New York City cracks down on homeless "tent city" in Harlem

tent080309_optBY BEN CASE
IPS NEWS AGENCY

NEW YORK — New York City police arrested 10 people who refused to leave a vacant lot in a demonstration for homeless people's rights in East Harlem on Thursday. Early in the day, dozens of homeless people had occupied the lot, which is currently not being used, setting up tents and a makeshift kitchen.

The "tent city", a reference to the Great Depression, was intended to temporarily house the homeless, but was also a publicity tactic, designed to draw attention to the increasingly dire crisis of homelessness.

"We are here to send a message," Jean Rice, a board member of Picture the Homeless (PTH), which organized the action, told IPS.

Picture the Homeless is an advocacy group founded and run by homeless and formerly homeless people. Rice says the occupation of this vacant lot represents an escalation in the housing problem that is sweeping New York City.

Picture the Homeless is demanding that the City convert vacant lots and buildings into low-cost housing.

Homelessness in New York City has reached its highest levels since the 1930s. Precise estimates of the number of homeless in the city elude researchers, but more than 109,000 homeless people have turned to shelters over the past year, a two-thirds increase over the past decade, and many homeless people still refuse to use shelters.

"So many people feel threatened in shelters because New York's shelters are violent," PTH member Lorenzo Diggs told IPS.

"There is more control and better chances for a person in prison than there are in New York City shelters, and that is a fact I can attest to," he said.

According to PTH, there are currently more empty housing units in abandoned buildings in New York City than there are families living in shelters. They say 24,000 apartments exist in standing buildings that developers are intentionally keeping empty because of real estate prices.

"They are warehousing vacant lots like this, and then taking homeless people and warehousing them in the shelter," Sophia Bryant, head of PTH's Housing Project, told IPS. "Take just half of the 750 million dollars the city spends each year to keep homeless people in deplorable shelters and spend it on fixing up these buildings and putting up new ones."

Bryant went on to question why the city continues to award building contracts to large developers.

"These developers are supposed to reserve 20 percent of housing for poor and disabled people, but of course they don't. They sit on the empty buildings until the city isn't looking, and then they turn them into expensive apartments and condos and sell them at market rate," she explained.

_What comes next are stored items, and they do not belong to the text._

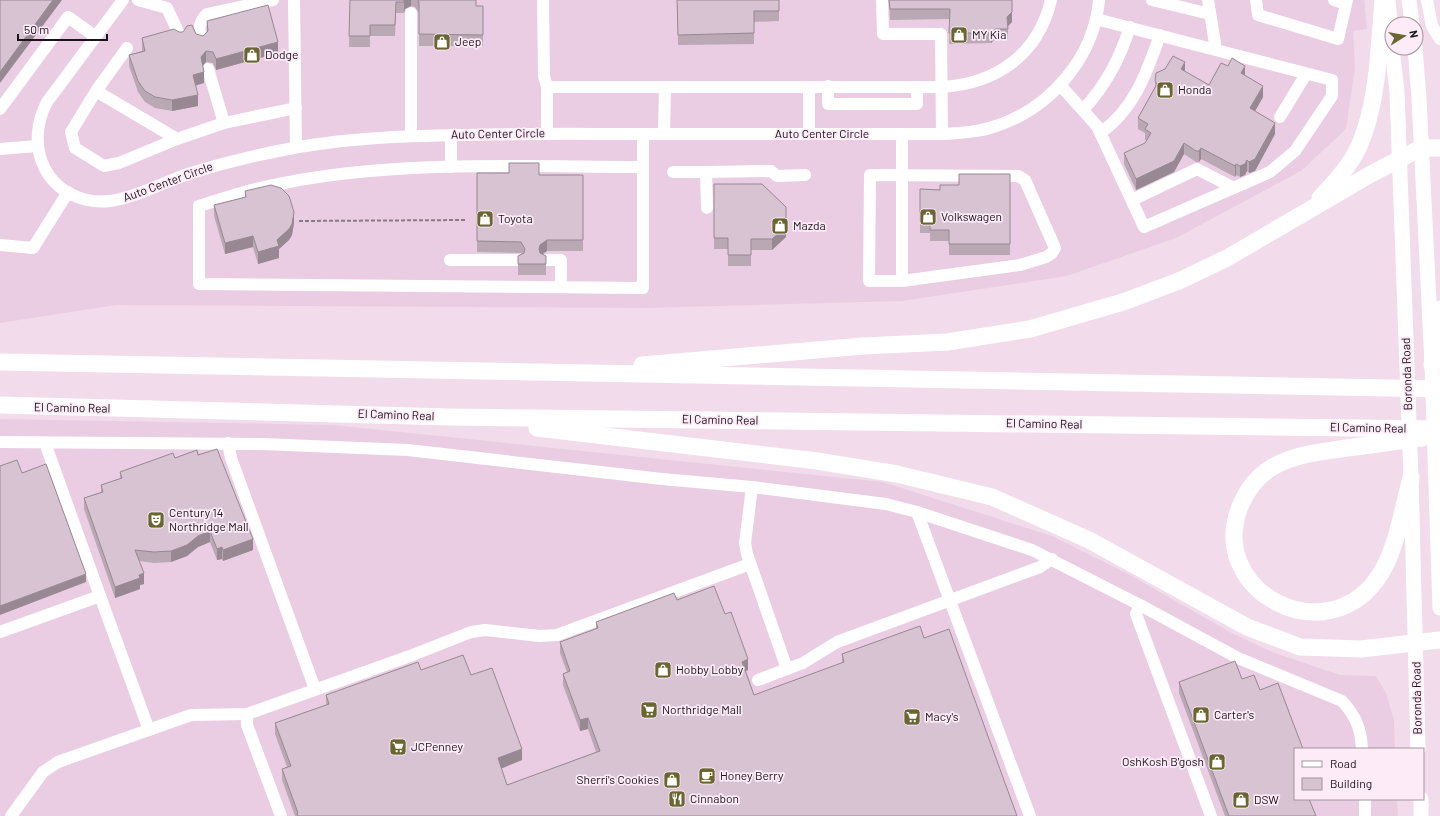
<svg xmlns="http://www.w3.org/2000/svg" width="1440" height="816" font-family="Barlow,sans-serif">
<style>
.built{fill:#eacde2}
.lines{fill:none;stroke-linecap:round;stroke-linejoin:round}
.path{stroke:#897b85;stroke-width:2;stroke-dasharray:4 2;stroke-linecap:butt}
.minor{stroke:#fff;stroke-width:12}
.major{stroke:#fff;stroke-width:15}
.highway{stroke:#fff;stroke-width:17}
.wall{fill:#baa8b5}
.shaded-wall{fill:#978893}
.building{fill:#d8c3d2;stroke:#978893}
.labels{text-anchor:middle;stroke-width:3.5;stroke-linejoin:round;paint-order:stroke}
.poi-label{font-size:12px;fill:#1a1318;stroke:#fdebf8;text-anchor:start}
.street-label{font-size:12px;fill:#1a1318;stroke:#fdebf8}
</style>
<rect width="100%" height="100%" fill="#f2dcec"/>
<g class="built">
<path d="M0 0H1364L1367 29 1353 31 1355 68 1346 129 1301 171 1176 238 1067 276 902 301 648 308 116 305 0 323Z"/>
<path d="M0 419 333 425 883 482 1052 536 1130 575 1230 632 1272 652 1340 675 1376 676 1386 693 1394 720 1395 749H1295V799H1397L1398 816H0Z"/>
</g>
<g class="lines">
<path class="path" d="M299 221 467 220"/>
<g class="minor">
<path d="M123 0 47 102C26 142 41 189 87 200 120 208 159 183 191 173 220 164 248 157 278 151 340 138 402 136 465 135 512 134 558 133 604 134 717 135 830 134 942 134 961 133 979 132 996 126 1051 108 1094 57 1099 0"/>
<path d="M138 0 167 8 180 36"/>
<path d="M294 0 296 147"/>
<path d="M543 0 544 76 547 87"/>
<path d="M882 0 883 34H941L942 134"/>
<path d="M1152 0 1210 14"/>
<path d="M1208 0 1216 50"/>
<path d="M1256 0 1258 15 1338 39 1347 0"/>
<path d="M1334 0 1346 4"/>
<path d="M1427 0 1432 26 1440 39"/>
<path d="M201 40C198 29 199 21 207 14L273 0"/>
<path d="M208 69 224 123"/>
<path d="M1060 85 1097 126 1144 227 1270 172 1295 151 1332 96V80L1096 19"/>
<path d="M828 86V104H917V87"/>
<path d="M809 87V134"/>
<path d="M96 91 177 139 119 163 104 166 75 148 71 132 96 91 127 48"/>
<path d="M0 109 68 17 96 37"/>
<path d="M1084 109C1107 83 1119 60 1130 27"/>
<path d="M1280 117 1306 74"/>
<path d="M547 133V87H941C996 84 1038 55 1051 0"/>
<path d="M1100 133C1134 110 1147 72 1160 35"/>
<path d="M643 134V288L199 284V206C227 197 255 188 284 183 400 160 525 167 643 167"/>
<path d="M664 134 665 87"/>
<path d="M411 135V13"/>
<path d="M451 135V167"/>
<path d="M177 139 224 123 296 108"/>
<path d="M0 149 37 146"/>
<path d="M673 172H706L707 208"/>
<path d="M706 172 771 171 777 176 805 175"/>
<path d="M870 175 1018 176 1025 180 1055 248 1052 253 1046 257 1020 265 902 281H869Z"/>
<path d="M1132 200 1197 169 1234 188"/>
<path d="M0 245 33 248 68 192"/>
<path d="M450 260H518"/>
<path d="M546 260H561V287"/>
<path d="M902 281V134"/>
<path d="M0 442 262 444 408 450 662 479 752 487 886 504 917 512 1032 550 1140 605 1238 658 1342 701C1356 716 1361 729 1362 749"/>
<path d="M45 443 100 596"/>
<path d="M228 443 231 458 315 689"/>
<path d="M752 487 745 543 747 554 787 669"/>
<path d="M917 512 1030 816"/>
<path d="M1140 605 1136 614 1211 816"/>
<path d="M0 632 100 596 149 730"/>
<path d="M758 680 803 663 837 642 1040 567 1052 559"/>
<path d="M247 714V725L281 816"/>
<path d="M1365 799V816"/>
<path d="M11 816 43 772 58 762 191 715 247 714 410 656 471 632 485 630 539 636 557 635 750 564"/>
</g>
<g class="major">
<path d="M1409 0 1412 24"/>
<path d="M1388 1 1392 44"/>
<path d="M1392 48 1397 92 1411 478 1418 749"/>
<path d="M1415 48 1419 98 1432 365 1440 608"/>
<path d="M1421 799V816"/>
</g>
<g class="highway">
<path d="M1320 198C1335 182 1351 165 1360 144 1378 102 1379 46 1383 0"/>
<path d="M0 362 1440 389"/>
<path d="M642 365 863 346 947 342 1030 329 1123 302 1179 281 1227 258 1371 174 1421 148H1440"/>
<path d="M1432 365 1440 309"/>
<path d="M0 405 450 417 1440 429"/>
<path d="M537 428 817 461 897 474 992 497 1089 540 1247 627 1300 647 1361 649 1440 640"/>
<path d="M1411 478C1403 507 1397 547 1381 573 1329 658 1201 590 1242 502 1249 487 1258 476 1271 468 1293 454 1322 452 1347 448 1372 445 1397 441 1422 438"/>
</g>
</g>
<g class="wall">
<path d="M350 0H476V6H483V46H419V13L415 7 411 6 405 9 404 13H396L395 36H370V47H349Z"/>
<path d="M677 0H779V21L754 22V44L678 45Z"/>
<path d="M889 0H1012V22L1008 26V39H995L991 43 949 44 950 19 890 20Z"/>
<path d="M207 21 278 53 216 70 213 63 206 62 203 65 204 83 195 86 198 106 172 111 155 108 145 102 138 92 129 66V55L142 51V38L179 32 196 34 203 36 207 32Z"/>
<path d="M1185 72 1209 85 1245 75 1263 97 1255 111 1275 134 1255 171 1249 173 1247 171 1245 175 1240 177 1236 175 1235 177 1201 159 1199 162H1196L1184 154 1174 172 1136 190 1124 164V153L1145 143 1147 141 1145 140V133L1138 129V118L1155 87V81Z"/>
<path d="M477 173H509L539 175H583V251H547L542 254 546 256V275H518V256L522 254 521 253 477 252Z"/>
<path d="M1010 174V255H949V241H930V233H920V189L940 190 959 185Z"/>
<path d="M714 184 786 237 772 250H751V266H728V249H714Z"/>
<path d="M245 191 294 223 292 235 289 240 279 249V258L258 264 253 247 225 254 214 216V205L245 197Z"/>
<path d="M198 455 253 550 223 561 222 559 217 560 210 542 198 547 187 556 171 562 154 563 139 561 144 584 140 585V589L115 598 84 509V498L101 492V485L120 479V472L175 458Z"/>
<path d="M677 600 725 614 748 670 746 671 754 695 842 663V654L924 638 1017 816H295L282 780V769L287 767 275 734V723L326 705V695L421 670 471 675 522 760 501 768 507 785 596 752 588 729 580 731 563 685V674L567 672 560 653V642L596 629V622Z"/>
<path d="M1242 679 1295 799 1316 816H1225L1179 693V682Z"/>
</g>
<g class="shaded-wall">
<path d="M53 0H62L0 83V72Z"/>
<path d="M404 0H411V6L405 9 404 13Z"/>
<path d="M1012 12V22L1007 27V17Z"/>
<path d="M995 29V39L991 43V33Z"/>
<path d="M278 42V53L216 70V59Z"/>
<path d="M206 51V62L201 68V57Z"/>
<path d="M1185 62V73L1181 69Z"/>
<path d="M1245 66V77L1241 73Z"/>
<path d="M204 72V83L193 86V75Z"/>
<path d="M1263 86V97L1250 120V108Z"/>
<path d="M198 95V106L172 111V100Z"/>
<path d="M1275 123V134L1255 171 1249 173V162Z"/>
<path d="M1184 143V154L1174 172 1136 190V179Z"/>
<path d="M1201 148V159L1199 162V151Z"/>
<path d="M1247 160V171L1245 175 1240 177V166Z"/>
<path d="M1236 164V175L1235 177V166Z"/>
<path d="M294 212V223L292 235 289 240 279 249V258L258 264V252Z"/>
<path d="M786 226V237L772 250V239Z"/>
<path d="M253 236V247L225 254V243Z"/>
<path d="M547 240V251L540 256 539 249 540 245Z"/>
<path d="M210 531V542L198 547 187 556 171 562V551L198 536Z"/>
<path d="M253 539V550L223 561V550Z"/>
<path d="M222 547V559L217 560V549Z"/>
<path d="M144 573V584L140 585V589L115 598V587Z"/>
<path d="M86 574V582L0 615V606Z"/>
<path d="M748 659V670L742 673V662Z"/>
<path d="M588 718V729L580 731V720Z"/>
<path d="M522 749V760L498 770V758Z"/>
</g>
<g class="building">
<path d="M0 0H53L0 72Z"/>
<path d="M350 0H404V2H396L395 25H370V36H349Z"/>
<path d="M418 0H476V6H483V35L419 34V2Z"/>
<path d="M677 0H779V11H754V33L678 35Z"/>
<path d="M889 0H1012V12L1007 17 1008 29H995L991 33H949L950 9H890Z"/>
<path d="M268 5 278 42 216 59 213 52 206 51 201 57 204 72 193 75 198 95 172 100 155 97 145 91 138 81 129 55 145 51 142 38 174 29 179 32H183L187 26 192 25 196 34 203 36 208 31 207 21Z"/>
<path d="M1173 56 1185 62 1181 69 1209 85 1221 63 1228 66 1232 58 1245 66 1241 73 1263 86 1250 108 1275 123 1255 159 1249 162 1247 160 1245 164 1240 166 1236 164 1235 166 1201 148 1199 151H1196L1184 143 1174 161 1136 179 1124 153 1145 143 1151 133 1145 129 1148 124 1138 118 1157 84 1155 81 1156 73 1165 69Z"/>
<path d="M509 163H539V175H583V240H547L540 245 539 249 540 253 546 256V264H518V256L524 253 525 249 521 242 477 241V173H509Z"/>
<path d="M959 174H1010V244H949V230H930V222H920V189L940 190V185H959Z"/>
<path d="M714 184H762L786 207V226L772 239H751V255H728V238H714Z"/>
<path d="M271 185 281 188 289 196 294 212 292 224 289 229 277 240 279 246 258 252 253 236 225 243 214 205 246 197 245 191Z"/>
<path d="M217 449 253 539 223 550 222 547 217 549 210 531 198 536 187 545 171 551 154 552 135 550 144 573 139 575 140 578 115 587 84 498 103 492 101 485 122 478 120 472 173 453 175 458 197 450 198 455Z"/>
<path d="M17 460 22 473 46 464 86 574 0 606V466Z"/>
<path d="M714 586 725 614 731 612 748 659 742 662 754 695 844 662 842 654 920 626 924 638 949 629 1017 816H298L297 814 298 813 282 769 291 766 275 723 329 704 326 695 418 662 421 670 463 655 471 675 492 668 522 749 498 758 507 785 600 751 588 718 580 720 563 674 570 671 560 642 598 628 596 622 674 593 677 600Z"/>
<path d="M1235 661 1242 679 1254 675 1260 690 1278 683 1303 749H1295V799H1309L1316 816H1229L1179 682Z"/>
</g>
<defs>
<g id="shop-square" transform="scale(0.9)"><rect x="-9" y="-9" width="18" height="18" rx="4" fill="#696632" stroke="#fdebf8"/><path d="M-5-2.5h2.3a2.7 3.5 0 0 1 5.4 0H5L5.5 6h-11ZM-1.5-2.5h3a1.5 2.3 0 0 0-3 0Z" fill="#fff"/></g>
<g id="theatre-square" transform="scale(0.9)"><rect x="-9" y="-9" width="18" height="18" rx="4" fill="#696632" stroke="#fdebf8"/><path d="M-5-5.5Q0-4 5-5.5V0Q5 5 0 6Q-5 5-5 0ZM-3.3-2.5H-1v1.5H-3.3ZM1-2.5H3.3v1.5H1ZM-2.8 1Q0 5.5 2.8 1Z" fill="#fff"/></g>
<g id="supermarket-square" transform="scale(0.9)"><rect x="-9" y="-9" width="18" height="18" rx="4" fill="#696632" stroke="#fdebf8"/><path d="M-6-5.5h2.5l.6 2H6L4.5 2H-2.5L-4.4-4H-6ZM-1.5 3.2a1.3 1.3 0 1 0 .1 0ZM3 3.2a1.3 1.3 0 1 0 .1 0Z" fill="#fff"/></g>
<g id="cafe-square" transform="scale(0.9)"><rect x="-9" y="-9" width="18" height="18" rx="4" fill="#696632" stroke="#fdebf8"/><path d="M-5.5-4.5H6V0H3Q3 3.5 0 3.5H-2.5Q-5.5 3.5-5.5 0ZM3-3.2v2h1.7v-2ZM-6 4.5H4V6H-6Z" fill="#fff"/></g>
<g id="restaurant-square" transform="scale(0.9)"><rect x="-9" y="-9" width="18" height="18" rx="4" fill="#696632" stroke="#fdebf8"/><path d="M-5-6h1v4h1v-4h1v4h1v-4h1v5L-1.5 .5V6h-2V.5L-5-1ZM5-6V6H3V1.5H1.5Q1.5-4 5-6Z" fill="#fff"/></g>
</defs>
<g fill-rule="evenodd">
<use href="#shop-square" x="959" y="35"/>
<use href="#shop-square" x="442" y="42"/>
<use href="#shop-square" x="252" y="55"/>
<use href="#shop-square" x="1165" y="90"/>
<use href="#shop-square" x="928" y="217"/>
<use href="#shop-square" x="485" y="219"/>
<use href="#shop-square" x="780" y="226"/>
<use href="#theatre-square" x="156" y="520"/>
<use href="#shop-square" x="663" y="670"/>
<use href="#supermarket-square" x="649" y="710"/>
<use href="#shop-square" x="1201" y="715"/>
<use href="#supermarket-square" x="912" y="717"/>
<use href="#supermarket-square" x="398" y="747"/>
<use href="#shop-square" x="1217" y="762"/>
<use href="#cafe-square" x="707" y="776"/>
<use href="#shop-square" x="672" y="780"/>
<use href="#restaurant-square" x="677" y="799"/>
<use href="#shop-square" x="1241" y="800"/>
</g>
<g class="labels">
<g class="poi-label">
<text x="972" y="39">MY Kia</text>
<text x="455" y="46">Jeep</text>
<text x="265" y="59">Dodge</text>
<text x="1178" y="94">Honda</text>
<text x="941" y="221">Volkswagen</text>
<text x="498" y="223">Toyota</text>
<text x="793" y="230">Mazda</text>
<text x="169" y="517">Century 14<tspan x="169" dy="14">Northridge Mall</tspan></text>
<text x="676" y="674">Hobby Lobby</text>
<text x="662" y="714">Northridge Mall</text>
<text x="1214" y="719">Carter's</text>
<text x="925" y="721">Macy's</text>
<text x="411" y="751">JCPenney</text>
<text x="1204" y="766" text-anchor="end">OshKosh B'gosh</text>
<text x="720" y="780">Honey Berry</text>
<text x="659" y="784" text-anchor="end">Sherri's Cookies</text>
<text x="690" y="803">Cinnabon</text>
<text x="1254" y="804">DSW</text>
</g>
<g class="street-label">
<text transform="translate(498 134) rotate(-1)" y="4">Auto Center Circle</text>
<text x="822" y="138">Auto Center Circle</text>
<text transform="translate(168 182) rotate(-20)" y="4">Auto Center Circle</text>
<text transform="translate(1407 374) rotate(-92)" y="4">Boronda Road</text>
<text transform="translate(72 408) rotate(1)" y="4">El Camino Real</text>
<text transform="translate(396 415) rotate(2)" y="4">El Camino Real</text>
<text transform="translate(720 420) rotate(1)" y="4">El Camino Real</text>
<text transform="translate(1044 424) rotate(1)" y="4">El Camino Real</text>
<text transform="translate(1368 428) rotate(1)" y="4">El Camino Real</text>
<text transform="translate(1417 698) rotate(-91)" y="4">Boronda Road</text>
</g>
</g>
<rect x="1294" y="748" width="130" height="52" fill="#fdebf8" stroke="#a2959e"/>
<rect x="1302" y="761" width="20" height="6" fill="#ffffff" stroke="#a2959e"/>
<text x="1330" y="768" font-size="12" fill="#1a1318">Road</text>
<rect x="1302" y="778" width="20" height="12" fill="#d8c3d2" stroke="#a2959e"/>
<text x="1330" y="788" font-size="12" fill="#1a1318">Building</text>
<g transform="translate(1404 36) rotate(79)"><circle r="19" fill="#fdebf8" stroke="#a2959e"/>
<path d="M0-3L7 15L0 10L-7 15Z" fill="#696632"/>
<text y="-6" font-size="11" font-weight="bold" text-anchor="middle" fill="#1a1318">N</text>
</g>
<path d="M18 34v6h89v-6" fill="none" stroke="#1a1318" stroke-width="2"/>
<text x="24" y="34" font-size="12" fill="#1a1318" stroke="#fdebf8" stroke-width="3" paint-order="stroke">50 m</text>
</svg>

New York City mayor Michael Bloomberg had promised to move thousands of families out of shelters and into permanent housing, but the plans appear to have stalled, while studies continue to show homelessness in New York is increasing.

"They haven't been helping people, just been warehousing them," Bryant, told IPS. "I got into this new program and then it came out they were selling people's vouchers. I got no explanation or apology, and now my voucher, which I never got, has expired."

Bryant further described the conditions of those who do get permanent housing from the city as less than livable. "The inspection process is non-existent," she said.

"The housing they've moved people into is contaminated with chemicals and has lead paint and ceilings that are falling down. The city has millions and millions of dollars in lawsuits now because so many children have lead poisoning."

After organizers took over the lot, which is owned by the bank JPMorgan Chase, they set up tents, a pair of food tables from which they offered meals to poor and homeless people as well as neighborhood passers by, and a stage. Hundreds of New Yorkers rallied to support the action, chanting "They say gentrify, we say occupy!"

"It is manifestly unjust that trillions of bailout dollars are given to Chase Manhattan, who owns this empty lot, while the ranks of the homeless are endlessly swelling," said Joshua Nessen, executive director of Jews for Racial and Economic Justice (JFREJ), one of the many organizations that showed up to support the PTH action.